“Let there be God, let there be Sunday morning, let there be smiling Episcopalian ministers in shining white surplices…but let there not be these dark and draggling horrors on the nightside of the universe.”
These are the thoughts of Louis Creed, the protagonist in Stephen King’s novel Pet Sematary, as he carries the body of his dead son, Gage, through a densely forbidding forest in the middle of the night. His goal – to rebury the boy’s tiny frame in a forbidden burial ground so that he will live again. Along the way, he hears a sound. He suspects it to be the Wendigo, a large and lumbering creature of Native American legend described as turning men to cannibalism with a mere touch.
Even though the context suggests the main character’s fearfulness at the sound of this massive creature passing through the darkness, knocking down trees and coming within yards of discovering him, I wonder if Mr. King was actually doing what many authors do, that is secretively communicating a life experience. My guess is that King, sitting at his typewriter, just took a sip of the Glenfiddich 12-year-old.
As one of the best-selling single malt Scotch whiskies on the planet, this large and lumbering edition has the ability to turn its consumers into whisky cannibals – or so I’ve heard it said.
Okay, maybe not like people who eat human flesh. Maybe more like people who prefer things like raw meat and prefer to lick the blood from the plate afterward because they like salty, sour things.

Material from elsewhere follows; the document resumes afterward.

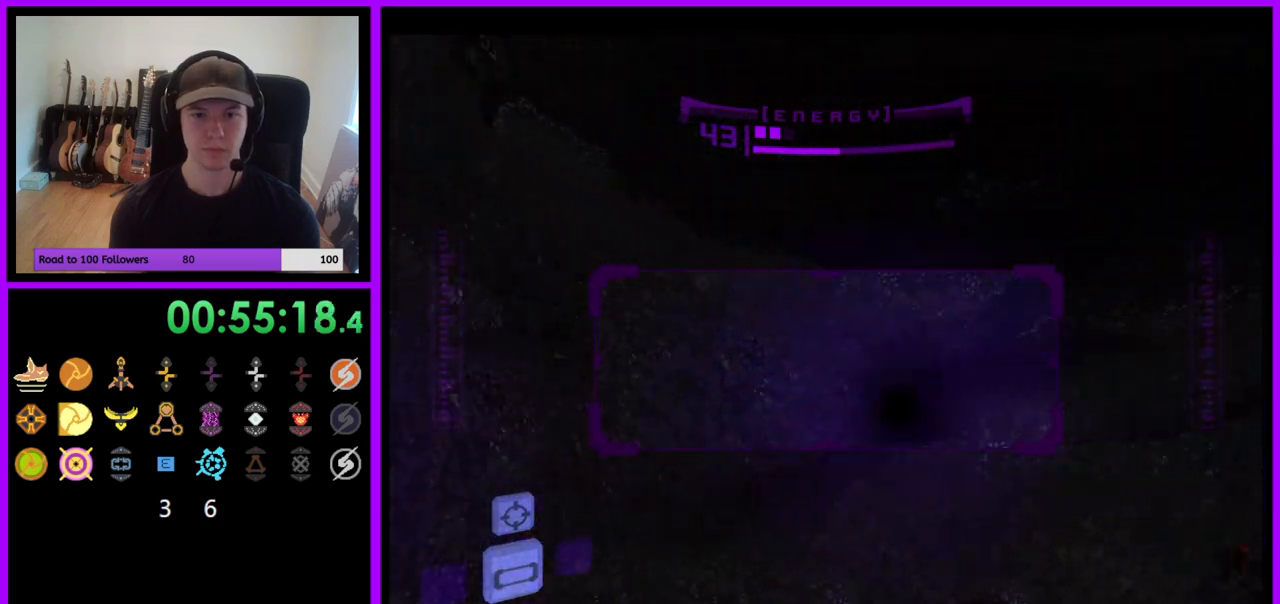
{"buttons": ["R1"], "left_stick": "center", "right_stick": "center", "events": [[83, "left_stick", "down-right"], [217, "left_stick", "center"]]}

Honestly, I don’t know why this whisky is so popular. The nose is barely sweet, giving over a very subtle floriated perfume, and the palate is dry, dreadfully sour, and difficult to swallow – like you just bit the heads off of the flowers you were smelling in the nosing. I’m almost concerned that this whisky is nearly as bad as Scoresby, except for some reason, in comparison (and I can’t believe I’m about to say this) Scoresby should be commended. While Glenfiddich lives a deceitful marketing life, working diligently and successfully to fool the masses into thinking that their 12-year-old edition is worth $30, Scoresby so honestly accepts its stature as a $10 bottle of sewage. It’s nice to know that at least one of the bottom shelf catch-basin cat-gut whiskies has this kind of integrity.
And before I get distracted by other more colorful terms that come to mind after a sip of the Glenfiddich 12-year-old, I must describe the finish.
Salty, like blood. Also sour. Vinegary. Ungood. Is “ungood” a word? Well, it is now, thanks to Glenfiddich.
On second thought, it does matter. When you finally finish the bottle off, when it is dead and gone, whatever you do, don’t go up and past the Pet Sematary into the ancient burial ground looking to bury it in the ground that it might be reborn.
Some things need to stay dead. One of those things is the Glenfiddich 12-year-old edition.